Foot & Ankle

Sever's Disease

Cared for across all 6 OSI locations

Overview

what it is and why it matters
Labeled anatomy of the foot showing tarsal bones (calcaneus, talus, cuneiforms, cuboid, navicular), metatarsals, and phalanges.
Foot and ankle anatomy. The foot contains 26 bones: seven tarsals in the back half (including the talus and the heel bone), five metatarsals forming the arch, and fourteen phalanges in the toes. The ankle joint sits between the talus and the two leg bones — tibia and fibula.
Blausen Medical · Wikimedia Commons · CC BY 3.0

Sever's disease (calcaneal apophysitis) is the most common cause of heel pain in children aged 8–15. It is a traction apophysitis — inflammation at the growth plate of the calcaneus where the Achilles tendon inserts — caused by repetitive stress during rapid growth phases when the heel bone is still developing. It is not a true "disease" and resolves entirely with skeletal maturity.

It affects active children, especially those in running and jumping sports. Pain is at the posterior heel, worsening with activity and improving with rest. The squeeze test (medial-lateral calcaneal compression) is positive.

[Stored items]
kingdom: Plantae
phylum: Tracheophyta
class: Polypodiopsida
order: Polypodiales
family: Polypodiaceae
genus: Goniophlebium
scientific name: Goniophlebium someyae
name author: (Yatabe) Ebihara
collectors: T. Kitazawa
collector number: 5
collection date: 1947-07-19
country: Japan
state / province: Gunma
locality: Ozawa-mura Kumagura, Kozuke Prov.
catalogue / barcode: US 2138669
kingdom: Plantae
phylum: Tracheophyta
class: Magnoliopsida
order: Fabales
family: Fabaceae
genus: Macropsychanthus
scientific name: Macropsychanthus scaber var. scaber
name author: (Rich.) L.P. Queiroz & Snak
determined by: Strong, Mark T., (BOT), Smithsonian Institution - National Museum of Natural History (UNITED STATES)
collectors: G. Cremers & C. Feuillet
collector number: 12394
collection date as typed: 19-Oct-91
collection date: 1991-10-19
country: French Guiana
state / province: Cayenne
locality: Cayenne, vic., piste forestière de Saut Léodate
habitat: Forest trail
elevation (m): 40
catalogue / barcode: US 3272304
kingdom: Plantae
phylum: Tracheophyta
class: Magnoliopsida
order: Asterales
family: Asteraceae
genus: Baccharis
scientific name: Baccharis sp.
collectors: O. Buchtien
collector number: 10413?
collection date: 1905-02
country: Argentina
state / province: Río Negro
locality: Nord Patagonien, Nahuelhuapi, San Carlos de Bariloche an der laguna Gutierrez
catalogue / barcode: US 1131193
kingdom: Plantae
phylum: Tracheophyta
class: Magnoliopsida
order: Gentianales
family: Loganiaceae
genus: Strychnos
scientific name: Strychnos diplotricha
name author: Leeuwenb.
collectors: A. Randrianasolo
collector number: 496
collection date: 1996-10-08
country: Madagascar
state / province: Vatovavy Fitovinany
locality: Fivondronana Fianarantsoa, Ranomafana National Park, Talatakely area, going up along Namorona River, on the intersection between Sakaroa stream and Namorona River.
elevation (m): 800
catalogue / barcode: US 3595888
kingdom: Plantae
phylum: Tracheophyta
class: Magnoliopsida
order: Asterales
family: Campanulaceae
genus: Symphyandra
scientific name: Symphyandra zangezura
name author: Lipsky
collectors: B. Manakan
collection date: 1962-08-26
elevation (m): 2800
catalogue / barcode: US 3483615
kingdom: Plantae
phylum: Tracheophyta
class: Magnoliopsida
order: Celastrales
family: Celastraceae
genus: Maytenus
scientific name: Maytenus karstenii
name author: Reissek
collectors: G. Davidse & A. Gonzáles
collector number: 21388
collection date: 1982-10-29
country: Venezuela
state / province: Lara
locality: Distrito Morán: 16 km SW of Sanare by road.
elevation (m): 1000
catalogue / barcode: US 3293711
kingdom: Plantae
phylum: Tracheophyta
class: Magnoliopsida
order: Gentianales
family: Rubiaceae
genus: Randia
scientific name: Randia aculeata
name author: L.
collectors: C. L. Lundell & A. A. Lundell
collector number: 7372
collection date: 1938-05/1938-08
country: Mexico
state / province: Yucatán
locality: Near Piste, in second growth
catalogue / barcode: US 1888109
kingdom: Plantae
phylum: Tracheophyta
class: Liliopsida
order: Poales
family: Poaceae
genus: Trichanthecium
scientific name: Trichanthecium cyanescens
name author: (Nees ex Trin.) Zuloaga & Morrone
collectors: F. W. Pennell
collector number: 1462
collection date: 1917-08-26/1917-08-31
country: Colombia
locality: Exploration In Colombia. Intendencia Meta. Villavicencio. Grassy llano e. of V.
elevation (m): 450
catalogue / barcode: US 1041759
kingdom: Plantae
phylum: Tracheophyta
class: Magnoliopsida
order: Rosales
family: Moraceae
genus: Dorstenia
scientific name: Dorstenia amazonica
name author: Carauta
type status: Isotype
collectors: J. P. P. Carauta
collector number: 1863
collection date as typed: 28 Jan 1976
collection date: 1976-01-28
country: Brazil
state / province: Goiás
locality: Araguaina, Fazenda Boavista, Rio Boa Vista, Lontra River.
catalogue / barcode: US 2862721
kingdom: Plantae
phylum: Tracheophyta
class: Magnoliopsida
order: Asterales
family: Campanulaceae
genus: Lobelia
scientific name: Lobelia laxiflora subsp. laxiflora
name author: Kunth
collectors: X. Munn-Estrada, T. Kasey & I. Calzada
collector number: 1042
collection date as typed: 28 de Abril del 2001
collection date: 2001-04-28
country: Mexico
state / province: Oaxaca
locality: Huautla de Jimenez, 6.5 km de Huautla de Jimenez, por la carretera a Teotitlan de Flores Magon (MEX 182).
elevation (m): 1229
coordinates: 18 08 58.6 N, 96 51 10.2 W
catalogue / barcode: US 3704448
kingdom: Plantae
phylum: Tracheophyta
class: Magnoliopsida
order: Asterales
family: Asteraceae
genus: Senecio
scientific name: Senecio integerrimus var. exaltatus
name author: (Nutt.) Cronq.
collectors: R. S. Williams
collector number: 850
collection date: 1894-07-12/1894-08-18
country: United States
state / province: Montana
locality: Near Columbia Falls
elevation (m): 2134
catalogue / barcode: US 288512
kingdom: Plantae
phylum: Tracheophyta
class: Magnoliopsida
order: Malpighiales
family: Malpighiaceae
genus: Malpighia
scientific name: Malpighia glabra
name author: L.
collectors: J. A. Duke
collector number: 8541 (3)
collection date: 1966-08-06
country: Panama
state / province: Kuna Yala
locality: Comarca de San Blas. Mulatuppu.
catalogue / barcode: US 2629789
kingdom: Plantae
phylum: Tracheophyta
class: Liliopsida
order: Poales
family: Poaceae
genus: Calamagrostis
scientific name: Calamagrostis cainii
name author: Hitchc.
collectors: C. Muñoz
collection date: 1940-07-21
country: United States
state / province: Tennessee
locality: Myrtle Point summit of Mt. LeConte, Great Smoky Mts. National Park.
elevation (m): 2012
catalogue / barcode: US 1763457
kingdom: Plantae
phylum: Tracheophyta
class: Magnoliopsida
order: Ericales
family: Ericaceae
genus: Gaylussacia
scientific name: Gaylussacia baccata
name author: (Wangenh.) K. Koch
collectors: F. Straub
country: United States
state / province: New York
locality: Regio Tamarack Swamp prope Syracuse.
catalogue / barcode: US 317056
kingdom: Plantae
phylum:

* **Work request 1**
Quote the Sever's disease page verbatim, the stretch from "what it is and" through "metatarsals, and phalanges.".
* **Work request 2**
Extend the Sever's disease page past its final sentence, keeping its technical register.

* **Response box 1**
what it is and why it matters
Labeled anatomy of the foot showing tarsal bones (calcaneus, talus, cuneiforms, cuboid, navicular), metatarsals, and phalanges.

* **Response box 2**
Diagnosis

exam first, imaging second

Clinical diagnosis: posterior heel pain in a growing child, positive squeeze test, activity-related pattern. X-rays are usually not required but may show calcaneal apophyseal sclerosis or fragmentation. X-rays are primarily used to exclude other diagnoses (stress fracture, foreign body, infection).

Treatment Path

how care progresses at OSI
1

Activity modification

Temporarily reducing high-impact sports.

2

Heel cup / cushion

Absorbs impact and reduces traction on the apophysis.

3

Calf and Achilles stretching

Reduces traction on the heel by decreasing calf tightness.

  1. NSAIDs / ice

    Acute pain management.

  2. Physical therapy

    Once acute pain resolves.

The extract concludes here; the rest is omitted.